BEGIN Provided data

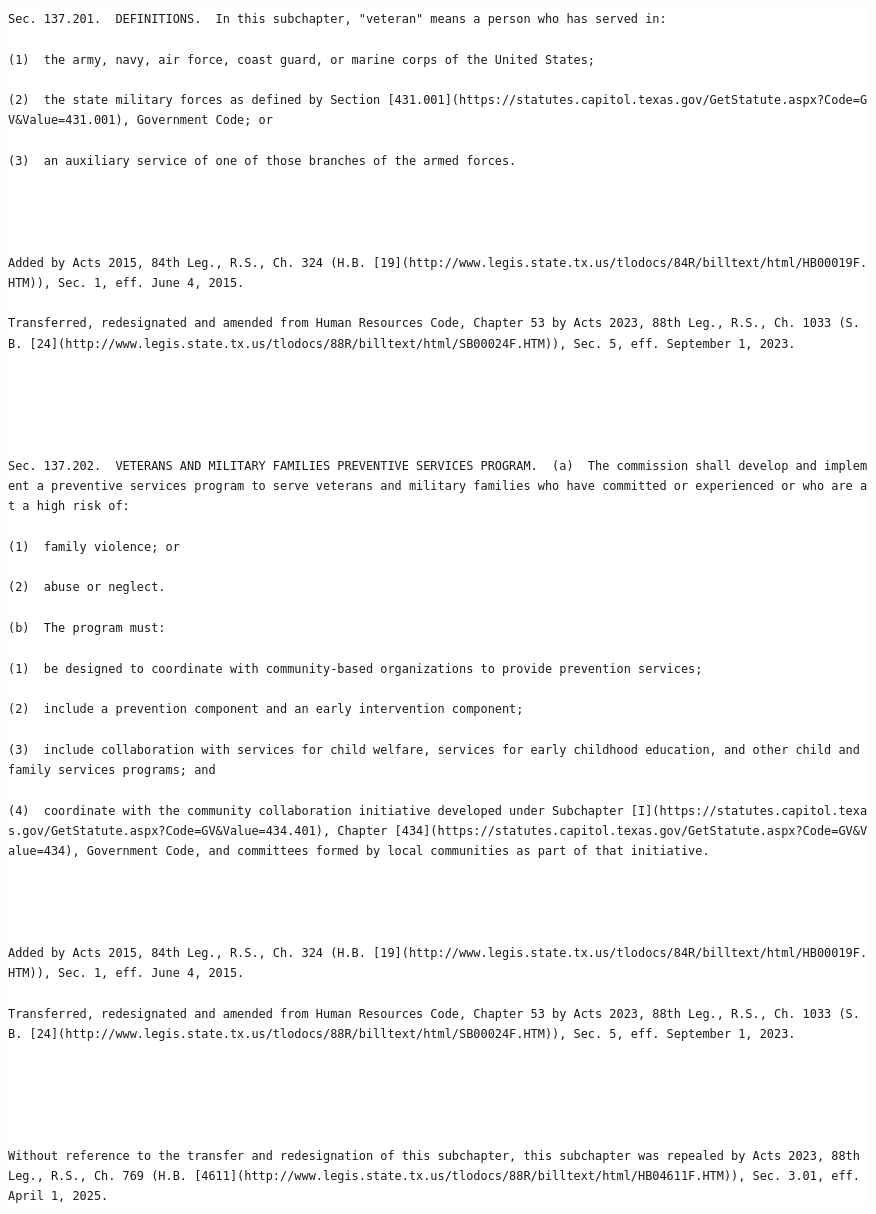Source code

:     Sec. 137.201.  DEFINITIONS.  In this subchapter, "veteran" means a person who has served in:
    
    (1)  the army, navy, air force, coast guard, or marine corps of the United States;
    
    (2)  the state military forces as defined by Section [431.001](https://statutes.capitol.texas.gov/GetStatute.aspx?Code=GV&Value=431.001), Government Code; or
    
    (3)  an auxiliary service of one of those branches of the armed forces.
    
    
    
    
    Added by Acts 2015, 84th Leg., R.S., Ch. 324 (H.B. [19](http://www.legis.state.tx.us/tlodocs/84R/billtext/html/HB00019F.HTM)), Sec. 1, eff. June 4, 2015.
    
    Transferred, redesignated and amended from Human Resources Code, Chapter 53 by Acts 2023, 88th Leg., R.S., Ch. 1033 (S.B. [24](http://www.legis.state.tx.us/tlodocs/88R/billtext/html/SB00024F.HTM)), Sec. 5, eff. September 1, 2023.
    
    
    
    
    
    Sec. 137.202.  VETERANS AND MILITARY FAMILIES PREVENTIVE SERVICES PROGRAM.  (a)  The commission shall develop and implement a preventive services program to serve veterans and military families who have committed or experienced or who are at a high risk of:
    
    (1)  family violence; or
    
    (2)  abuse or neglect.
    
    (b)  The program must:
    
    (1)  be designed to coordinate with community-based organizations to provide prevention services;
    
    (2)  include a prevention component and an early intervention component;
    
    (3)  include collaboration with services for child welfare, services for early childhood education, and other child and family services programs; and
    
    (4)  coordinate with the community collaboration initiative developed under Subchapter [I](https://statutes.capitol.texas.gov/GetStatute.aspx?Code=GV&Value=434.401), Chapter [434](https://statutes.capitol.texas.gov/GetStatute.aspx?Code=GV&Value=434), Government Code, and committees formed by local communities as part of that initiative.
    
    
    
    
    Added by Acts 2015, 84th Leg., R.S., Ch. 324 (H.B. [19](http://www.legis.state.tx.us/tlodocs/84R/billtext/html/HB00019F.HTM)), Sec. 1, eff. June 4, 2015.
    
    Transferred, redesignated and amended from Human Resources Code, Chapter 53 by Acts 2023, 88th Leg., R.S., Ch. 1033 (S.B. [24](http://www.legis.state.tx.us/tlodocs/88R/billtext/html/SB00024F.HTM)), Sec. 5, eff. September 1, 2023.
    
    
    
    
    
    Without reference to the transfer and redesignation of this subchapter, this subchapter was repealed by Acts 2023, 88th Leg., R.S., Ch. 769 (H.B. [4611](http://www.legis.state.tx.us/tlodocs/88R/billtext/html/HB04611F.HTM)), Sec. 3.01, eff. April 1, 2025.
    
      
    
    
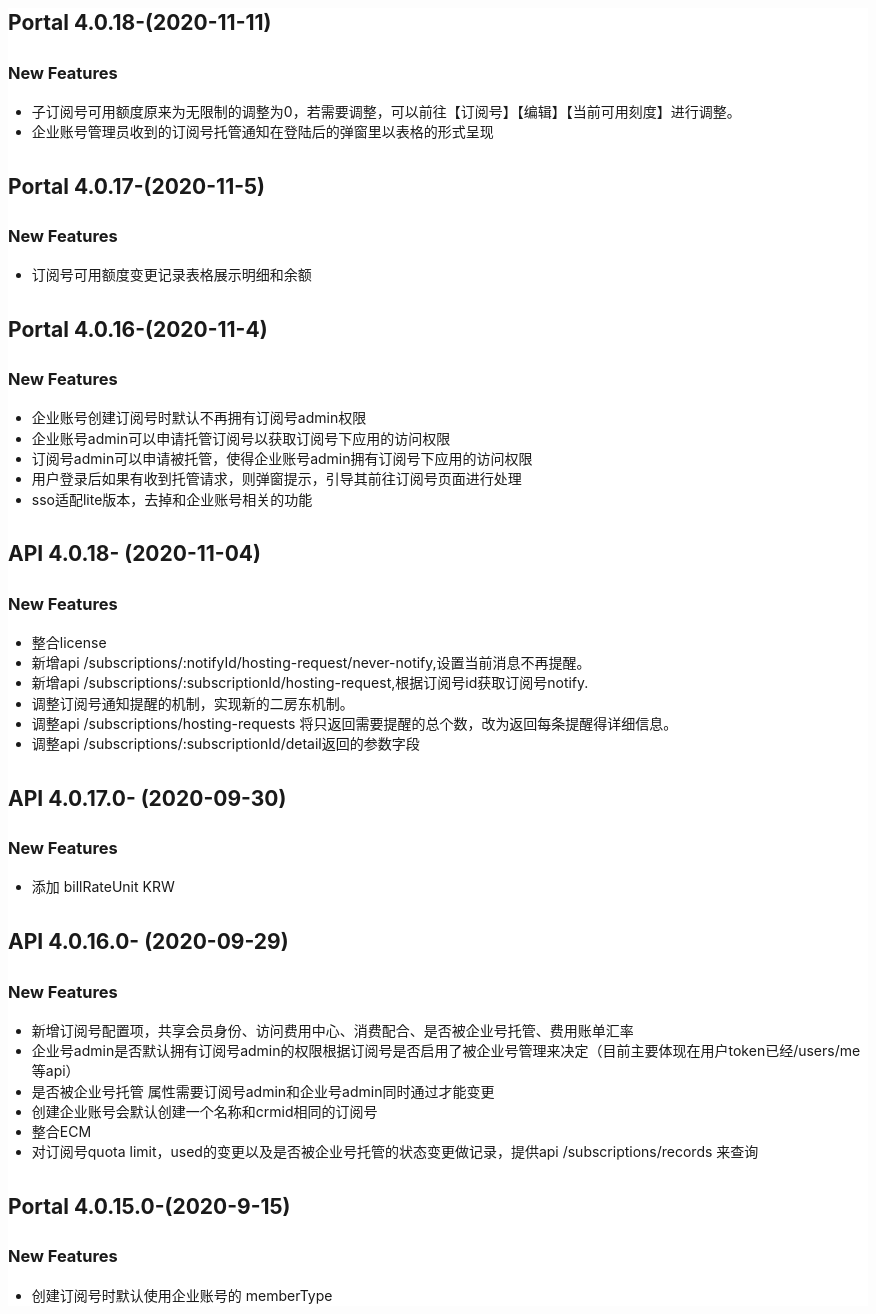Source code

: ## Portal 4.0.18-(2020-11-11)
### New Features
* 子订阅号可用额度原来为无限制的调整为0，若需要调整，可以前往【订阅号】【编辑】【当前可用刻度】进行调整。
* 企业账号管理员收到的订阅号托管通知在登陆后的弹窗里以表格的形式呈现

## Portal 4.0.17-(2020-11-5)
### New Features
* 订阅号可用额度变更记录表格展示明细和余额

## Portal 4.0.16-(2020-11-4)
### New Features
* 企业账号创建订阅号时默认不再拥有订阅号admin权限
* 企业账号admin可以申请托管订阅号以获取订阅号下应用的访问权限
* 订阅号admin可以申请被托管，使得企业账号admin拥有订阅号下应用的访问权限
* 用户登录后如果有收到托管请求，则弹窗提示，引导其前往订阅号页面进行处理
* sso适配lite版本，去掉和企业账号相关的功能

## API 4.0.18- (2020-11-04)
### New Features
* 整合license
* 新增api /subscriptions/:notifyId/hosting-request/never-notify,设置当前消息不再提醒。
* 新增api /subscriptions/:subscriptionId/hosting-request,根据订阅号id获取订阅号notify.
* 调整订阅号通知提醒的机制，实现新的二房东机制。
* 调整api /subscriptions/hosting-requests 将只返回需要提醒的总个数，改为返回每条提醒得详细信息。
* 调整api /subscriptions/:subscriptionId/detail返回的参数字段

## API 4.0.17.0- (2020-09-30)
### New Features
* 添加 billRateUnit KRW

## API 4.0.16.0- (2020-09-29)
### New Features
* 新增订阅号配置项，共享会员身份、访问费用中心、消费配合、是否被企业号托管、费用账单汇率
* 企业号admin是否默认拥有订阅号admin的权限根据订阅号是否启用了被企业号管理来决定（目前主要体现在用户token已经/users/me等api）
* 是否被企业号托管 属性需要订阅号admin和企业号admin同时通过才能变更
* 创建企业账号会默认创建一个名称和crmid相同的订阅号
* 整合ECM
* 对订阅号quota limit，used的变更以及是否被企业号托管的状态变更做记录，提供api /subscriptions/records 来查询

## Portal 4.0.15.0-(2020-9-15)
### New Features
* 创建订阅号时默认使用企业账号的 memberType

END Provided data

Exercise directions: Copy out every line of the collection entries above word for word, omitting the pictures.

Result of this exercise:
Source code

:     Sec. 137.201.  DEFINITIONS.  In this subchapter, "veteran" means a person who has served in:
    
    (1)  the army, navy, air force, coast guard, or marine corps of the United States;
    
    (2)  the state military forces as defined by Section [431.001](https://statutes.capitol.texas.gov/GetStatute.aspx?Code=GV&Value=431.001), Government Code; or
    
    (3)  an auxiliary service of one of those branches of the armed forces.
    
    
    
    
    Added by Acts 2015, 84th Leg., R.S., Ch. 324 (H.B. [19](http://www.legis.state.tx.us/tlodocs/84R/billtext/html/HB00019F.HTM)), Sec. 1, eff. June 4, 2015.
    
    Transferred, redesignated and amended from Human Resources Code, Chapter 53 by Acts 2023, 88th Leg., R.S., Ch. 1033 (S.B. [24](http://www.legis.state.tx.us/tlodocs/88R/billtext/html/SB00024F.HTM)), Sec. 5, eff. September 1, 2023.
    
    
    
    
    
    Sec. 137.202.  VETERANS AND MILITARY FAMILIES PREVENTIVE SERVICES PROGRAM.  (a)  The commission shall develop and implement a preventive services program to serve veterans and military families who have committed or experienced or who are at a high risk of:
    
    (1)  family violence; or
    
    (2)  abuse or neglect.
    
    (b)  The program must:
    
    (1)  be designed to coordinate with community-based organizations to provide prevention services;
    
    (2)  include a prevention component and an early intervention component;
    
    (3)  include collaboration with services for child welfare, services for early childhood education, and other child and family services programs; and
    
    (4)  coordinate with the community collaboration initiative developed under Subchapter [I](https://statutes.capitol.texas.gov/GetStatute.aspx?Code=GV&Value=434.401), Chapter [434](https://statutes.capitol.texas.gov/GetStatute.aspx?Code=GV&Value=434), Government Code, and committees formed by local communities as part of that initiative.
    
    
    
    
    Added by Acts 2015, 84th Leg., R.S., Ch. 324 (H.B. [19](http://www.legis.state.tx.us/tlodocs/84R/billtext/html/HB00019F.HTM)), Sec. 1, eff. June 4, 2015.
    
    Transferred, redesignated and amended from Human Resources Code, Chapter 53 by Acts 2023, 88th Leg., R.S., Ch. 1033 (S.B. [24](http://www.legis.state.tx.us/tlodocs/88R/billtext/html/SB00024F.HTM)), Sec. 5, eff. September 1, 2023.
    
    
    
    
    
    Without reference to the transfer and redesignation of this subchapter, this subchapter was repealed by Acts 2023, 88th Leg., R.S., Ch. 769 (H.B. [4611](http://www.legis.state.tx.us/tlodocs/88R/billtext/html/HB04611F.HTM)), Sec. 3.01, eff. April 1, 2025.
    
      
    
    
Source code

: ## Portal 4.0.18-(2020-11-11)
### New Features
* 子订阅号可用额度原来为无限制的调整为0，若需要调整，可以前往【订阅号】【编辑】【当前可用刻度】进行调整。
* 企业账号管理员收到的订阅号托管通知在登陆后的弹窗里以表格的形式呈现

## Portal 4.0.17-(2020-11-5)
### New Features
* 订阅号可用额度变更记录表格展示明细和余额

## Portal 4.0.16-(2020-11-4)
### New Features
* 企业账号创建订阅号时默认不再拥有订阅号admin权限
* 企业账号admin可以申请托管订阅号以获取订阅号下应用的访问权限
* 订阅号admin可以申请被托管，使得企业账号admin拥有订阅号下应用的访问权限
* 用户登录后如果有收到托管请求，则弹窗提示，引导其前往订阅号页面进行处理
* sso适配lite版本，去掉和企业账号相关的功能

## API 4.0.18- (2020-11-04)
### New Features
* 整合license
* 新增api /subscriptions/:notifyId/hosting-request/never-notify,设置当前消息不再提醒。
* 新增api /subscriptions/:subscriptionId/hosting-request,根据订阅号id获取订阅号notify.
* 调整订阅号通知提醒的机制，实现新的二房东机制。
* 调整api /subscriptions/hosting-requests 将只返回需要提醒的总个数，改为返回每条提醒得详细信息。
* 调整api /subscriptions/:subscriptionId/detail返回的参数字段

## API 4.0.17.0- (2020-09-30)
### New Features
* 添加 billRateUnit KRW

## API 4.0.16.0- (2020-09-29)
### New Features
* 新增订阅号配置项，共享会员身份、访问费用中心、消费配合、是否被企业号托管、费用账单汇率
* 企业号admin是否默认拥有订阅号admin的权限根据订阅号是否启用了被企业号管理来决定（目前主要体现在用户token已经/users/me等api）
* 是否被企业号托管 属性需要订阅号admin和企业号admin同时通过才能变更
* 创建企业账号会默认创建一个名称和crmid相同的订阅号
* 整合ECM
* 对订阅号quota limit，used的变更以及是否被企业号托管的状态变更做记录，提供api /subscriptions/records 来查询

## Portal 4.0.15.0-(2020-9-15)
### New Features
* 创建订阅号时默认使用企业账号的 memberType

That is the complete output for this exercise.